------ SOURCE MATERIAL ------

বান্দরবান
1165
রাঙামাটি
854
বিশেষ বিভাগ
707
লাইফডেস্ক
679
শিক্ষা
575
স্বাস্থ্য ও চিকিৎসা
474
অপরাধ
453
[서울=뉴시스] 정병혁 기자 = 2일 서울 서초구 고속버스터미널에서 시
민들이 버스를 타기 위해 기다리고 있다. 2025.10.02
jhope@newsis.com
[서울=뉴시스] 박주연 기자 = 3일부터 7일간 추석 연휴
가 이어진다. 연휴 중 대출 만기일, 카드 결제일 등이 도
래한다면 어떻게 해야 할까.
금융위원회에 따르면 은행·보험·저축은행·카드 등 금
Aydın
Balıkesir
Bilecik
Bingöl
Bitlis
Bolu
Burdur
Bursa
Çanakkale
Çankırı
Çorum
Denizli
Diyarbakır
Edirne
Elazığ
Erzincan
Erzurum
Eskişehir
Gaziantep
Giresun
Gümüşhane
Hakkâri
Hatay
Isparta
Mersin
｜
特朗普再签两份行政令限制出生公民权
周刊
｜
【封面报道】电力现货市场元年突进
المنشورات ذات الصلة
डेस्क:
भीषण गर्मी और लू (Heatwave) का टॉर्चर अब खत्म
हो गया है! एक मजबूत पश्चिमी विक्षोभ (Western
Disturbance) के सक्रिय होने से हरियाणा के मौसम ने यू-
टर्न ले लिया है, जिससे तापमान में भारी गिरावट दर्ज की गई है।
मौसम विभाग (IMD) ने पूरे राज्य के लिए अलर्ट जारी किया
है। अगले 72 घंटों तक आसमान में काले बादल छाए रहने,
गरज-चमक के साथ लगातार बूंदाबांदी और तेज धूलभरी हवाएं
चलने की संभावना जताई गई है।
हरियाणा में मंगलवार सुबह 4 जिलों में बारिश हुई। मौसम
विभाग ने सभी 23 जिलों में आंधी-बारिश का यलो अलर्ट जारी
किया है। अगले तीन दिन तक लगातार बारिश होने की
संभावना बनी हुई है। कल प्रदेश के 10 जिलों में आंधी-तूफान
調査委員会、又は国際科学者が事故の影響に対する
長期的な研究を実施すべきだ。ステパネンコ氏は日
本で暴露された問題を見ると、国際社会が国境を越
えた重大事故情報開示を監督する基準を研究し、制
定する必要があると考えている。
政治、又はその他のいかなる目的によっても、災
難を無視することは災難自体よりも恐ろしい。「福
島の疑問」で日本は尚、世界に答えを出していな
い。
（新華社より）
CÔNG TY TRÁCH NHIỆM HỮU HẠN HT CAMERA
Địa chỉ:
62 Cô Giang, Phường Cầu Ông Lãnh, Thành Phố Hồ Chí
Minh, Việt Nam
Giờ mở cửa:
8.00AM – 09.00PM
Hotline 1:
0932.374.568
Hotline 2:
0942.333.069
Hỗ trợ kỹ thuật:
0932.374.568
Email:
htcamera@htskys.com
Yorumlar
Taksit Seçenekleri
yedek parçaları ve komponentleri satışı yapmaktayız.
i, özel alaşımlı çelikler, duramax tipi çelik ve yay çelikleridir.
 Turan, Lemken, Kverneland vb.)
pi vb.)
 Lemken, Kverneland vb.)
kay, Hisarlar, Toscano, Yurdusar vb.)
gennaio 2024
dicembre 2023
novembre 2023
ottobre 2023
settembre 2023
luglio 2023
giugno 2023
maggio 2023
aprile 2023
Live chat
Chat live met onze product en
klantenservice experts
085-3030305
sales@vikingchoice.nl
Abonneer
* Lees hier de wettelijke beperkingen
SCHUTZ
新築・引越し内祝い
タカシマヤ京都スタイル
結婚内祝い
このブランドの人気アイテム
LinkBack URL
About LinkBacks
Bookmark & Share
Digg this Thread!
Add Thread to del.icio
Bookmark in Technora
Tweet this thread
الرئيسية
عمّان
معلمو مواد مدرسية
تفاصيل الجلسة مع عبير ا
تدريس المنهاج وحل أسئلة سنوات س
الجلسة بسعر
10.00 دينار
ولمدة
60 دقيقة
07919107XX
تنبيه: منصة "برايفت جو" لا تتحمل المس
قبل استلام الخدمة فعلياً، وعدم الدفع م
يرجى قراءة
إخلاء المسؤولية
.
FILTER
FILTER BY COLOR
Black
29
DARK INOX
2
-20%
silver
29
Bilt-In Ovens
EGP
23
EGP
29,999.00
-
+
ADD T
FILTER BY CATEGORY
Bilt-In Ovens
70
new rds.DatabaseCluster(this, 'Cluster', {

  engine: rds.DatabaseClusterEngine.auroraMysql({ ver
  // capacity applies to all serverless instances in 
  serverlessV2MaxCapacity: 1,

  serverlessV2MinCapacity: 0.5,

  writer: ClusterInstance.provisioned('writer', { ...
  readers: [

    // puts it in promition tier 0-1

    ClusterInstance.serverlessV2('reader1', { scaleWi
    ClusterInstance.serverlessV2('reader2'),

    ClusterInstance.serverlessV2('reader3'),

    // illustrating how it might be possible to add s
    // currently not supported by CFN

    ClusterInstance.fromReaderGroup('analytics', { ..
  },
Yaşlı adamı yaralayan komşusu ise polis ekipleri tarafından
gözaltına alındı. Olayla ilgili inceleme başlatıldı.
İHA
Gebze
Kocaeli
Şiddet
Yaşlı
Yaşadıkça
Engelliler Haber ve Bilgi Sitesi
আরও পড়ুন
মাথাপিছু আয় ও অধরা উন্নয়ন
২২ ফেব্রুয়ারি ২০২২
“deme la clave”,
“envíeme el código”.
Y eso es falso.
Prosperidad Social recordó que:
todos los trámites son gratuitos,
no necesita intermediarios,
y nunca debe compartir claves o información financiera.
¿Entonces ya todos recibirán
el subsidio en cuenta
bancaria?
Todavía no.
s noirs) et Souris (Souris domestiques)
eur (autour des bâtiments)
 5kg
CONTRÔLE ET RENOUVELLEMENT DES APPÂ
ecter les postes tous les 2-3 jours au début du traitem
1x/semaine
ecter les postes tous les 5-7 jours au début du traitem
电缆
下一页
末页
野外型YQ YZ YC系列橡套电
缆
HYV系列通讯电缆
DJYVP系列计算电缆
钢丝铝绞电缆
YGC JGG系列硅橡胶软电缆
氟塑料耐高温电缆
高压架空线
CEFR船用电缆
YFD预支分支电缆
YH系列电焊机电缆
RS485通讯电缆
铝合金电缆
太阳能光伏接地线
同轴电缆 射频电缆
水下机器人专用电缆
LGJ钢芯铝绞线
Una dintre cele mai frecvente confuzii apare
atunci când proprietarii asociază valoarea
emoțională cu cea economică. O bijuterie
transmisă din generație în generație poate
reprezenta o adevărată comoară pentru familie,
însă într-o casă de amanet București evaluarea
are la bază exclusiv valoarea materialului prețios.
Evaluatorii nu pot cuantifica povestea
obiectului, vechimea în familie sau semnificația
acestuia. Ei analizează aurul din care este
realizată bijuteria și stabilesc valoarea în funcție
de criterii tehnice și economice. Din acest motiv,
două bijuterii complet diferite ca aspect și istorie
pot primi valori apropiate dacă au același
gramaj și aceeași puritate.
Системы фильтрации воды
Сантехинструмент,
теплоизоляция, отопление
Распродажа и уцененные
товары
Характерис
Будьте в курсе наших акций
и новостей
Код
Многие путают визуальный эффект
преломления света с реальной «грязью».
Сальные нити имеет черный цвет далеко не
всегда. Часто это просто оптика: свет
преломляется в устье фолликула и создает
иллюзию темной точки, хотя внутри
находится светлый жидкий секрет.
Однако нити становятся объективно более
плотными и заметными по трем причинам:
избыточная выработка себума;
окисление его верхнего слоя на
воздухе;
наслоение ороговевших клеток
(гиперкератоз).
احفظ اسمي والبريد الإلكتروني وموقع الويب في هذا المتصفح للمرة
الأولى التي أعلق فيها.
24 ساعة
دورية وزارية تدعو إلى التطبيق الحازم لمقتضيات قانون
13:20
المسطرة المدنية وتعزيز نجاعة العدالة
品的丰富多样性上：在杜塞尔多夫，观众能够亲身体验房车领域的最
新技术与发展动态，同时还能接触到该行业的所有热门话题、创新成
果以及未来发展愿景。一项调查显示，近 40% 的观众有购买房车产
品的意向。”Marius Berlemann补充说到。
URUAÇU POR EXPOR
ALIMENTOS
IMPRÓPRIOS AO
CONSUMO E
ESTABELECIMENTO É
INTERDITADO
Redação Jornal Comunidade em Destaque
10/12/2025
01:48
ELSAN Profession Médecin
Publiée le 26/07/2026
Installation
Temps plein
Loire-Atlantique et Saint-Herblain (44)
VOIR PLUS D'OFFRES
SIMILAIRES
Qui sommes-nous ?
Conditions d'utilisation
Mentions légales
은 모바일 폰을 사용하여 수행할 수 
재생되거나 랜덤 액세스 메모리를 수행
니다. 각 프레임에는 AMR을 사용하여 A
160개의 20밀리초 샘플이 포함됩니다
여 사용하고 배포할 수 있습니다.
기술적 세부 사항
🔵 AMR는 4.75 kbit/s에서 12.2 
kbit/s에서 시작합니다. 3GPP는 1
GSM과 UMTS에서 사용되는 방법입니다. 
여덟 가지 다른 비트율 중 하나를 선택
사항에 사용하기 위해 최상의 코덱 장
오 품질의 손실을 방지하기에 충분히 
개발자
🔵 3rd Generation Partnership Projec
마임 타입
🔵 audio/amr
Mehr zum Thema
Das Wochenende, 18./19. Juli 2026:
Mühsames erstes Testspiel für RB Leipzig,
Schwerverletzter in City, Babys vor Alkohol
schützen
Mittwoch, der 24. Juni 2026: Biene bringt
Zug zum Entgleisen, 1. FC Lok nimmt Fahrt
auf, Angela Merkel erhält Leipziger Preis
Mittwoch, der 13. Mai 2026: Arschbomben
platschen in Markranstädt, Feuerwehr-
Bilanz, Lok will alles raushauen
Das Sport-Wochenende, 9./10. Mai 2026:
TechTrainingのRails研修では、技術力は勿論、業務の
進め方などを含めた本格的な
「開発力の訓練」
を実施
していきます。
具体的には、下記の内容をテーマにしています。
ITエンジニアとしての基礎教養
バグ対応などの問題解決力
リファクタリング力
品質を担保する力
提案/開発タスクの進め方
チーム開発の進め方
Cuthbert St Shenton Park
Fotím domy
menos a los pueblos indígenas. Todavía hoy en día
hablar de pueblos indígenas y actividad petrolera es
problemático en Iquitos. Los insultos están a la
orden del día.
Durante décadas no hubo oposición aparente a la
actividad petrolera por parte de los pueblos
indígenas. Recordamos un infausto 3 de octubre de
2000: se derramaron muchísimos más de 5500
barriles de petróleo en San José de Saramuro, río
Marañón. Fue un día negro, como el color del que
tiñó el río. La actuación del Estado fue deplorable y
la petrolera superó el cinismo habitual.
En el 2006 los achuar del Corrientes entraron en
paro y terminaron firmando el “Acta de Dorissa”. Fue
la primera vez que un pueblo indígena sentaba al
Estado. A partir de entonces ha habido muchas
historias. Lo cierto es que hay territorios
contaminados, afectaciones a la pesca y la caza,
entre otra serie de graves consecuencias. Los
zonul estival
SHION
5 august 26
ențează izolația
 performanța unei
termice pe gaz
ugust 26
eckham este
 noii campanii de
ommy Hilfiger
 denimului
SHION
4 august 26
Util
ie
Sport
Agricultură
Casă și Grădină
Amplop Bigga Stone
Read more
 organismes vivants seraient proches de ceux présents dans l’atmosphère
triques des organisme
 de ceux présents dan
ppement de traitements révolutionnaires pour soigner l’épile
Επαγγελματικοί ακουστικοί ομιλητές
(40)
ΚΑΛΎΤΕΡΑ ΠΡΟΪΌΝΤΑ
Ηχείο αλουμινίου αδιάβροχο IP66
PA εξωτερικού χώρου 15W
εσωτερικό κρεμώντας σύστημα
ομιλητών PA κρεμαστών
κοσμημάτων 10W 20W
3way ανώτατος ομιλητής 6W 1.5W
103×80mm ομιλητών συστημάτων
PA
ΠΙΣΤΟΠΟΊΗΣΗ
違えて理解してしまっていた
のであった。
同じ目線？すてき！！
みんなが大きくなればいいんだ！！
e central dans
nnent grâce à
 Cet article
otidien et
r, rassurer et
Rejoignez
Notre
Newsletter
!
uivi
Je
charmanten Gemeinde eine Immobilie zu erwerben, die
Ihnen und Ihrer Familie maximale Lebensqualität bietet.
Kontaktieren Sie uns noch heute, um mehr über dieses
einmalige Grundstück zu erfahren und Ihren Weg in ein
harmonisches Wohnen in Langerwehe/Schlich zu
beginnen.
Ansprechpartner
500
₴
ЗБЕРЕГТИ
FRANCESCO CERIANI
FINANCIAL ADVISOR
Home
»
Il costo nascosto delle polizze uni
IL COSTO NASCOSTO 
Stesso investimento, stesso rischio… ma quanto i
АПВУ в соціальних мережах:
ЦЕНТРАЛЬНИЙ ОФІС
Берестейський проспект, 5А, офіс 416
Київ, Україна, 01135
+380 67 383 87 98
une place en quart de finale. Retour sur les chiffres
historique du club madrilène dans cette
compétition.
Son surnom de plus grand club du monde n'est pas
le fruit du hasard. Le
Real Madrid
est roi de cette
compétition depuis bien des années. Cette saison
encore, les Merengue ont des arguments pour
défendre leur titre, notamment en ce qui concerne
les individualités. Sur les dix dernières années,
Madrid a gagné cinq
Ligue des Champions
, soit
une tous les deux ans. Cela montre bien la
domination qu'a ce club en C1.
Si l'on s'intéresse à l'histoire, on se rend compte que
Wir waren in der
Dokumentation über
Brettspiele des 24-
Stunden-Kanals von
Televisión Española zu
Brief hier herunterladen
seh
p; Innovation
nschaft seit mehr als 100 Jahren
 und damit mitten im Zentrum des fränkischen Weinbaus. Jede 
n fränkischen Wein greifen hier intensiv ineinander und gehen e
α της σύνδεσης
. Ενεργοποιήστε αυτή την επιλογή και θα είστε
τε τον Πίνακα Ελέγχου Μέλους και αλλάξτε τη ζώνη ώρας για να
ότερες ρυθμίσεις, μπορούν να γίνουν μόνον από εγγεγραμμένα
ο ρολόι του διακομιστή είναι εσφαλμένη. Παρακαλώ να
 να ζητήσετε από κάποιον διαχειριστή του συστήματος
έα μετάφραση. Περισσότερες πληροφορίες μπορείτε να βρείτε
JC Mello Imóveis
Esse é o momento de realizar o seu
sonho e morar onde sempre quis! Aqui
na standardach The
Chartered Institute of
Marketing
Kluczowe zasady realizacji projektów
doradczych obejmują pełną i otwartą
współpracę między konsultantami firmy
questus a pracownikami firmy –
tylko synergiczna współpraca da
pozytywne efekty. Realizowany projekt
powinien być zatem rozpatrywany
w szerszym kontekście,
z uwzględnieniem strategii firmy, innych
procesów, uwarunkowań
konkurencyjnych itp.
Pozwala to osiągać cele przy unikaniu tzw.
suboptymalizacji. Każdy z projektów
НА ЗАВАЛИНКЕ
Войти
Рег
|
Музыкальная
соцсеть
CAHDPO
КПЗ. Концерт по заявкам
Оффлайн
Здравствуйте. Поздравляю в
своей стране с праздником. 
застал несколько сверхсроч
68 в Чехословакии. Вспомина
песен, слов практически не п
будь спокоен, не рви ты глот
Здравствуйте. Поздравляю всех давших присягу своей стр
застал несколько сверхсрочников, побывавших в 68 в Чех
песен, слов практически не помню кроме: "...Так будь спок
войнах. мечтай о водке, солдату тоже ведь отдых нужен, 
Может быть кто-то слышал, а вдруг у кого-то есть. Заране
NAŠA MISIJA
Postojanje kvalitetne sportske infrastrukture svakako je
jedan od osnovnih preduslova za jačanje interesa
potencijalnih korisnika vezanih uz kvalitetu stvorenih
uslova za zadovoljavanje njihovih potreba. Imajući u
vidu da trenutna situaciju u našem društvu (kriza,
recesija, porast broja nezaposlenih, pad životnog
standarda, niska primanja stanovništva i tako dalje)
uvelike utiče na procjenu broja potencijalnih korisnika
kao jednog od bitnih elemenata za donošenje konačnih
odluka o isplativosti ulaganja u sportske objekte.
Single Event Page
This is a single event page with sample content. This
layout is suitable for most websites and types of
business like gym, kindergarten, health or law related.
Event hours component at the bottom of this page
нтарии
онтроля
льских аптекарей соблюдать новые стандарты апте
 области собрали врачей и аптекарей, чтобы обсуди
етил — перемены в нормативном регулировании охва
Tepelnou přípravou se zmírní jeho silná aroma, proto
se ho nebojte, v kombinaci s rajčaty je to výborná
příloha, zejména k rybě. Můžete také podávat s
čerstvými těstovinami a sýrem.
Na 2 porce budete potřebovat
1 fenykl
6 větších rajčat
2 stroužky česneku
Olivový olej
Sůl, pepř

------

=== PROBLEM DETAILS ===
Return the part of the records that opens with the line containing "promition tier 0-1" and closes with the line containing "supported by CFN", reproducing each line without changes.

=== WORKED SOLUTION ===
    // puts it in promition tier 0-1

    ClusterInstance.serverlessV2('reader1', { scaleWi
    ClusterInstance.serverlessV2('reader2'),

    ClusterInstance.serverlessV2('reader3'),

    // illustrating how it might be possible to add s
    // currently not supported by CFN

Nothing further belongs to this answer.